Le jour où je suis arrivée à Rongelap, un petit atoll du Pacifique Sud, a été un moment clé dans ma vie comme dans ma carrière. C’était le 17 mai 1985, j’avais 24 ans. J’ai d’abord eu l’impression de débarquer dans un paradis perdu: des plages magnifiques, des cocotiers, une eau cristalline. En réalité, tout allait de travers sur cette île.

Bunny McDiarmid, co-présidente de Greenpeace International, à Rongelap en 1985 lors de l’évacuation de la population de l’île.

La communauté locale nous attendait sur la plage avec des fleurs. Les femmes tenaient une banderole avec l’inscription  » We love the future of our children » (« Nous aimons le futur de nos enfants »). Nous nous étions rendus sur place, avec l’équipage de notre bateau le Rainbow Warrior, pour aider la population à évacuer leur île car elle les rendait malades. En mars 1954, l’atoll a reçu une grande quantité de radiations suite à l’essai de la bombe la plus puissante que les États-Unis aient jamais construit.

L’île a reçu les retombées radioactives de ce test pendant plusieurs jours, contaminant les sols et l’eau. La proportion de malades du cancer a explosé, et les nouveau-nés ont commencé à être l’objet de malformations. Le seul choix pour les habitants était de s’exiler, avec peu d’espoir de pouvoir revenir un jour.

Une journée pour se souvenir
Le 29 août est la Journée internationale contre les essais nucléaires. C’est une bonne occasion de se pencher sur les leçons du passé. En 1996, les principaux États concernés ont signé le Traité d’interdiction complète des essais nucléaires, s’engageant à mettre fin à cette pratique dangereuse. Bien que l’accord ne soit jamais entré en vigueur, son adoption a considérablement réduit le nombre d’essais.

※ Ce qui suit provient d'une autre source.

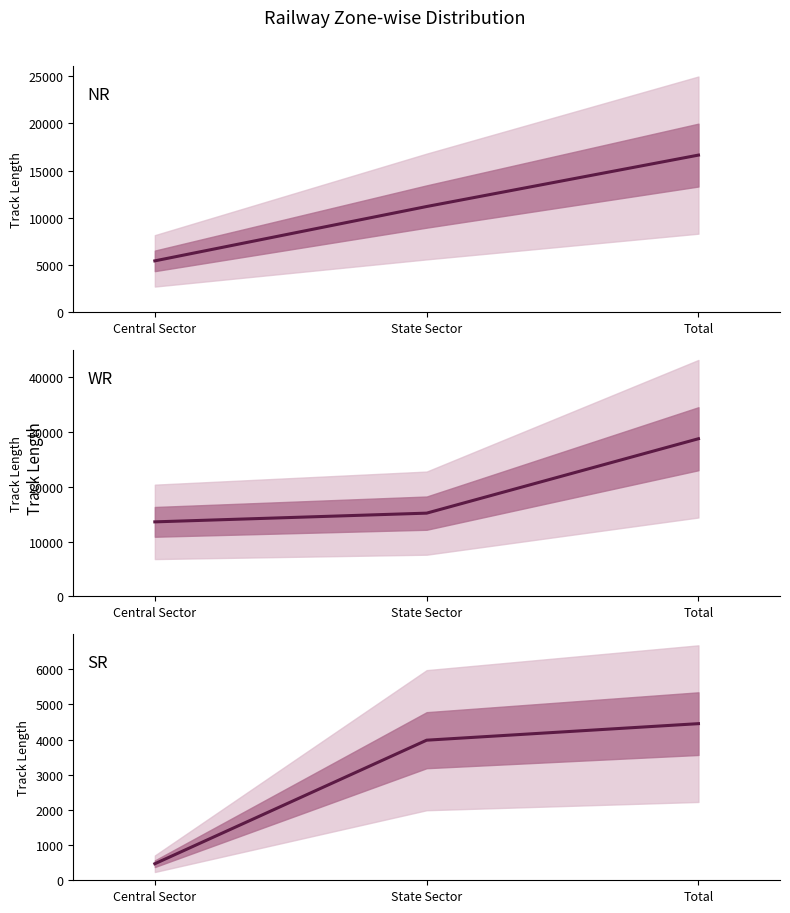

At how many categories does at least one series exceed 15228?

1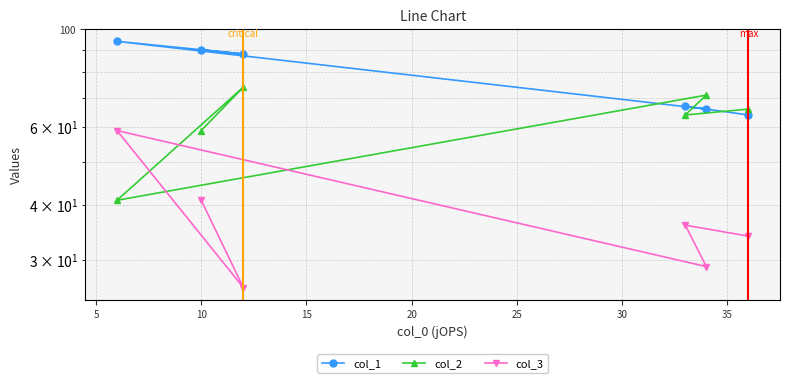

Which series has the largest total across all categories?

col_1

Le seul pays à avoir réalisé des essais nucléaires au 21e siècle est la Corée du Nord, avec 5 tests réalisé durant les 11 dernières années. Malgré tout, l’actualité récente semble indiquer que la guerre nucléaire n’est malheureusement plus quelque chose d’inconcevable. La Corée du Nord a menacé de frapper l’île de Guam, un territoire non incorporé des États-Unis situé dans l’archipel des Mariannes. Le président des États-Unis, commandant en chef de l’arsenal nucléaire du pays, a promis de répondre à une telle frappe avec « le feu et la colère » (« Fire and Fury »).

La menace d’une attaque nucléaire est devenue une monnaie d’échange internationale, évoquée avec une facilité et une légèreté sidérantes. Les deux parties jouent avec le feu, et s’il devait démarrer, personne ne saurait vraiment comment l’éteindre. La seule solution à la crise actuelle passe par la négociation et la diplomatie.

Un nouvel espoir
En juillet dernier, un pas historique a été franchi aux Nations Unies: 122 pays se sont réunis à New York et ont approuvé le traité sur l’interdiction des armes nucléaires. La ratification du traité démarrera en septembre. Les pays dotés de l’arme nucléaire et leurs alliés ont tout fait pour empêcher les négociations d’aboutir. Ils ont échoué, mais leur boycott est fâcheux. Car tant qu’un pays ne ratifie pas le traité, il n’est pas contraint à le respecter.

L’importance de ce texte est malgré tout énorme. Les promoteurs des armes nucléaires auront plus de difficultés à les décrire comme des moyens de défense légitime et utiles à la sécurité. Avec ce traité, les armes nucléaires seront désormais considérées comme une menace pour la sécurité, et non comme un atout. Dans un monde où la guerre redevient une possibilité, les gouvernements doivent revenir à la raison et saisir l’élan venu de ce traité pour désarmer.